### [Task objective]
Every entry must be transcribed exactly. Pictures are not part of the copy.
---- Exercise materials
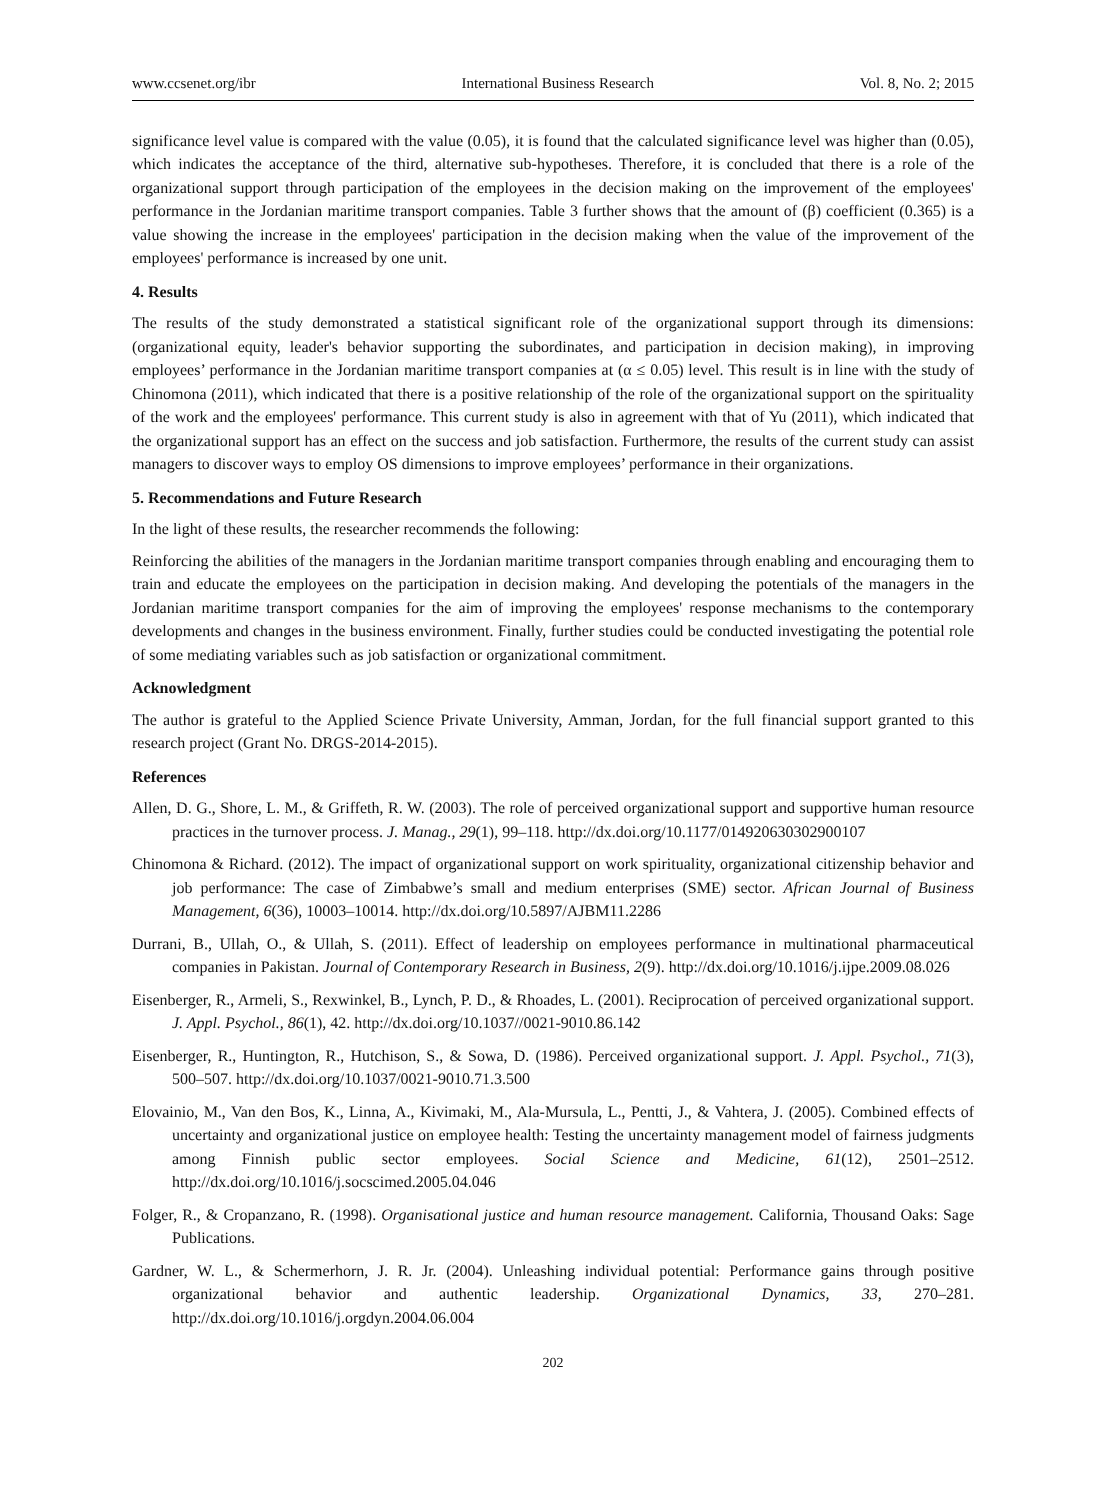www.ccsenet.org/ibr International Business Research Vol. 8, No. 2; 2015
significance level value is compared with the value (0.05), it is found that the calculated significance level was higher than (0.05), which indicates the acceptance of the third, alternative sub-hypotheses. Therefore, it is concluded that there is a role of the organizational support through participation of the employees in the decision making on the improvement of the employees' performance in the Jordanian maritime transport companies. Table 3 further shows that the amount of (β) coefficient (0.365) is a value showing the increase in the employees' participation in the decision making when the value of the improvement of the employees' performance is increased by one unit.
4. Results
The results of the study demonstrated a statistical significant role of the organizational support through its dimensions: (organizational equity, leader's behavior supporting the subordinates, and participation in decision making), in improving employees’ performance in the Jordanian maritime transport companies at (α ≤ 0.05) level. This result is in line with the study of Chinomona (2011), which indicated that there is a positive relationship of the role of the organizational support on the spirituality of the work and the employees' performance. This current study is also in agreement with that of Yu (2011), which indicated that the organizational support has an effect on the success and job satisfaction. Furthermore, the results of the current study can assist managers to discover ways to employ OS dimensions to improve employees’ performance in their organizations.
5. Recommendations and Future Research
In the light of these results, the researcher recommends the following:
Reinforcing the abilities of the managers in the Jordanian maritime transport companies through enabling and encouraging them to train and educate the employees on the participation in decision making. And developing the potentials of the managers in the Jordanian maritime transport companies for the aim of improving the employees' response mechanisms to the contemporary developments and changes in the business environment. Finally, further studies could be conducted investigating the potential role of some mediating variables such as job satisfaction or organizational commitment.
Acknowledgment
The author is grateful to the Applied Science Private University, Amman, Jordan, for the full financial support granted to this research project (Grant No. DRGS-2014-2015).
References
Allen, D. G., Shore, L. M., & Griffeth, R. W. (2003). The role of perceived organizational support and supportive human resource practices in the turnover process. J. Manag., 29(1), 99–118. http://dx.doi.org/10.1177/014920630302900107
Chinomona & Richard. (2012). The impact of organizational support on work spirituality, organizational citizenship behavior and job performance: The case of Zimbabwe’s small and medium enterprises (SME) sector. African Journal of Business Management, 6(36), 10003–10014. http://dx.doi.org/10.5897/AJBM11.2286
Durrani, B., Ullah, O., & Ullah, S. (2011). Effect of leadership on employees performance in multinational pharmaceutical companies in Pakistan. Journal of Contemporary Research in Business, 2(9). http://dx.doi.org/10.1016/j.ijpe.2009.08.026
Eisenberger, R., Armeli, S., Rexwinkel, B., Lynch, P. D., & Rhoades, L. (2001). Reciprocation of perceived organizational support. J. Appl. Psychol., 86(1), 42. http://dx.doi.org/10.1037//0021-9010.86.142
Eisenberger, R., Huntington, R., Hutchison, S., & Sowa, D. (1986). Perceived organizational support. J. Appl. Psychol., 71(3), 500–507. http://dx.doi.org/10.1037/0021-9010.71.3.500
Elovainio, M., Van den Bos, K., Linna, A., Kivimaki, M., Ala-Mursula, L., Pentti, J., & Vahtera, J. (2005). Combined effects of uncertainty and organizational justice on employee health: Testing the uncertainty management model of fairness judgments among Finnish public sector employees. Social Science and Medicine, 61(12), 2501–2512. http://dx.doi.org/10.1016/j.socscimed.2005.04.046
Folger, R., & Cropanzano, R. (1998). Organisational justice and human resource management. California, Thousand Oaks: Sage Publications.
Gardner, W. L., & Schermerhorn, J. R. Jr. (2004). Unleashing individual potential: Performance gains through positive organizational behavior and authentic leadership. Organizational Dynamics, 33, 270–281. http://dx.doi.org/10.1016/j.orgdyn.2004.06.004
202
--------
### [Exercise output]
www.ccsenet.org/ibr International Business Research Vol. 8, No. 2; 2015
significance level value is compared with the value (0.05), it is found that the calculated significance level was higher than (0.05), which indicates the acceptance of the third, alternative sub-hypotheses. Therefore, it is concluded that there is a role of the organizational support through participation of the employees in the decision making on the improvement of the employees' performance in the Jordanian maritime transport companies. Table 3 further shows that the amount of (β) coefficient (0.365) is a value showing the increase in the employees' participation in the decision making when the value of the improvement of the employees' performance is increased by one unit.
4. Results
The results of the study demonstrated a statistical significant role of the organizational support through its dimensions: (organizational equity, leader's behavior supporting the subordinates, and participation in decision making), in improving employees’ performance in the Jordanian maritime transport companies at (α ≤ 0.05) level. This result is in line with the study of Chinomona (2011), which indicated that there is a positive relationship of the role of the organizational support on the spirituality of the work and the employees' performance. This current study is also in agreement with that of Yu (2011), which indicated that the organizational support has an effect on the success and job satisfaction. Furthermore, the results of the current study can assist managers to discover ways to employ OS dimensions to improve employees’ performance in their organizations.
5. Recommendations and Future Research
In the light of these results, the researcher recommends the following:
Reinforcing the abilities of the managers in the Jordanian maritime transport companies through enabling and encouraging them to train and educate the employees on the participation in decision making. And developing the potentials of the managers in the Jordanian maritime transport companies for the aim of improving the employees' response mechanisms to the contemporary developments and changes in the business environment. Finally, further studies could be conducted investigating the potential role of some mediating variables such as job satisfaction or organizational commitment.
Acknowledgment
The author is grateful to the Applied Science Private University, Amman, Jordan, for the full financial support granted to this research project (Grant No. DRGS-2014-2015).
References
Allen, D. G., Shore, L. M., & Griffeth, R. W. (2003). The role of perceived organizational support and supportive human resource practices in the turnover process. J. Manag., 29(1), 99–118. http://dx.doi.org/10.1177/014920630302900107
Chinomona & Richard. (2012). The impact of organizational support on work spirituality, organizational citizenship behavior and job performance: The case of Zimbabwe’s small and medium enterprises (SME) sector. African Journal of Business Management, 6(36), 10003–10014. http://dx.doi.org/10.5897/AJBM11.2286
Durrani, B., Ullah, O., & Ullah, S. (2011). Effect of leadership on employees performance in multinational pharmaceutical companies in Pakistan. Journal of Contemporary Research in Business, 2(9). http://dx.doi.org/10.1016/j.ijpe.2009.08.026
Eisenberger, R., Armeli, S., Rexwinkel, B., Lynch, P. D., & Rhoades, L. (2001). Reciprocation of perceived organizational support. J. Appl. Psychol., 86(1), 42. http://dx.doi.org/10.1037//0021-9010.86.142
Eisenberger, R., Huntington, R., Hutchison, S., & Sowa, D. (1986). Perceived organizational support. J. Appl. Psychol., 71(3), 500–507. http://dx.doi.org/10.1037/0021-9010.71.3.500
Elovainio, M., Van den Bos, K., Linna, A., Kivimaki, M., Ala-Mursula, L., Pentti, J., & Vahtera, J. (2005). Combined effects of uncertainty and organizational justice on employee health: Testing the uncertainty management model of fairness judgments among Finnish public sector employees. Social Science and Medicine, 61(12), 2501–2512. http://dx.doi.org/10.1016/j.socscimed.2005.04.046
Folger, R., & Cropanzano, R. (1998). Organisational justice and human resource management. California, Thousand Oaks: Sage Publications.
Gardner, W. L., & Schermerhorn, J. R. Jr. (2004). Unleashing individual potential: Performance gains through positive organizational behavior and authentic leadership. Organizational Dynamics, 33, 270–281. http://dx.doi.org/10.1016/j.orgdyn.2004.06.004
202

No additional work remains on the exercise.